Arc, Submerged Arc, Ladle, Induction, Upto 10 MVA,Upto 33kV,ONAN/OFWF Cooling A high current furnace transformer is provided having the low-voltage windings arranged in a closed delta configuration within the transformer enclosure. Bus bar terminals are mounted exterior to the enclosure for providing electrical connection with the low-voltage windings.
Furnace transformers are used to step down from voltages between 11 and 33 kV to levels of several hundred volts only. This results in massive secondary currents. As an example a 30 MVA unit at 150 V would result in a secondary current of 115 kilo Ampere. For these high
secondary currents special bushings are required to connect to the bus-bars. These bushings are specified with very specific arrangements to suit the bus-bar arrangement and cooling system. Furnace bus-bars are mostly water cooled.
Due to the high secondary currents and resistive losses the furnace layout is such as to limit the bus-bar length. The furnace transformers are then located close to the furnace itself and if they are single phase units, arranged in a triangle around the furnace. This means that there is a high risk of fire, a high ambient temperature and this whole set up is located at a level associated with the third story of the building. The location above ground level encourages single phase units due to the structural limitations of the buildings. To reduce the fire risk the transformers are contained in rooms, which adds to the high ambient temperature.
Furnace transformers are very much in a production environment. Loading of these transformers is then very close to rated values and even beyond. This demands very reliable transformers.
Shutdowns due to transformer problems are frowned upon. When shutdowns occur, the problem
needs to be solved quickly. This in turn calls for good accessibility of the tap changer and other
parts of the transformer. Large inspection covers in close proximity to the tap changer are often
Due to the nature of the process furnace transformers are specified with large tapping ranges.

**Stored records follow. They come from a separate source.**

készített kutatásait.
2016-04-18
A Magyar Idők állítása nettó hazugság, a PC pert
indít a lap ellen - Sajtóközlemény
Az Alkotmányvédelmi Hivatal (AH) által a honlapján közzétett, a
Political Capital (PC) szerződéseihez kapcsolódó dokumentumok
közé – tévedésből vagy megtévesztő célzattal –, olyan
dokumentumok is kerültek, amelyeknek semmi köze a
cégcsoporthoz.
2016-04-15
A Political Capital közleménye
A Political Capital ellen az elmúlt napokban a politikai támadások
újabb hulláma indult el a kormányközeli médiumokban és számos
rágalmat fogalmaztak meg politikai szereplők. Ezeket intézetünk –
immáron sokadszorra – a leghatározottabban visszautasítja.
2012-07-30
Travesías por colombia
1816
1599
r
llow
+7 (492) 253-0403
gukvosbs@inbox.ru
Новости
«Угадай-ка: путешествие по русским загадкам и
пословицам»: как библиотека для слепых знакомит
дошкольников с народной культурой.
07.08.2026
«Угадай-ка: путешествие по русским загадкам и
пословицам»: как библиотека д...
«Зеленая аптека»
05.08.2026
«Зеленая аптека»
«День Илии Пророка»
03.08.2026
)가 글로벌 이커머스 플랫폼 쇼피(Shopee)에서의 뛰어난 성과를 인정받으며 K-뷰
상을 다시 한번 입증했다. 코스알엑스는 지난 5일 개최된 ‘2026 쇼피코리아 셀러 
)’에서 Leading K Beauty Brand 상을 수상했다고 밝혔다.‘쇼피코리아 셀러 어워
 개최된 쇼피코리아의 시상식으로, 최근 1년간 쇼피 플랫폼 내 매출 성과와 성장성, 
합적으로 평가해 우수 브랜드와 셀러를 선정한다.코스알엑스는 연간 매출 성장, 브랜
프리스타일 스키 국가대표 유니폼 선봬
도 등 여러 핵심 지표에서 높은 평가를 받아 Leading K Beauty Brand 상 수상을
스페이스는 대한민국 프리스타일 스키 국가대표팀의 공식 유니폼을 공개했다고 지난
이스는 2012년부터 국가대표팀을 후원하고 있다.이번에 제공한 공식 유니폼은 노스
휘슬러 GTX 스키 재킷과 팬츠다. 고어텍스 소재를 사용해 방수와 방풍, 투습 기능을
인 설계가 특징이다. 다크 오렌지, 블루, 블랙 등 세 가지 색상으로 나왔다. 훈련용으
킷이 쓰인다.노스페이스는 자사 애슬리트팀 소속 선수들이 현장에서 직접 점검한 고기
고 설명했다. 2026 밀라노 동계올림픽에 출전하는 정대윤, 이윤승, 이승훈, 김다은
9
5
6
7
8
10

Thirty tap positions is not uncommon. Adding to the wide tapping range is the utilisation of the
tap changer. Some users require up to 800 operations of the tap changer per day. This
demands high maintainability and efforts to increase the maintenance intervals. On line tap
changer oil filters are thus essential. To reduce downtime further, plug-in type diverters are
specified. This allows a quick changeover of the diverter switch and an overhaul in a workshop
environment with more time at hand.
Another aspect of the process is the large number of short circuits that these transformers are
subjected to every day. Transformers associated with open arc furnaces can be subjected to a
number of short circuits per melt as the material being melted collapses across the electrodes.
Bus-bar flashovers are also a fact of life on most furnace installations. To add to this peril,
furnace transformers are required to have a lower than normal impedance. This gives rise to
higher over-current factors. A very robust design in terms of the transformers’ ability to withstand
the dynamic effects of repeated short circuits is required. Minimum impedance values for
furnace transformers of the core type are in the order of 4 – 5 %. To achieve lower values, one
would need a shell type transformer. Upper levels for impedance could be any value from 10 to
24 % depending on the configuration and tapping range.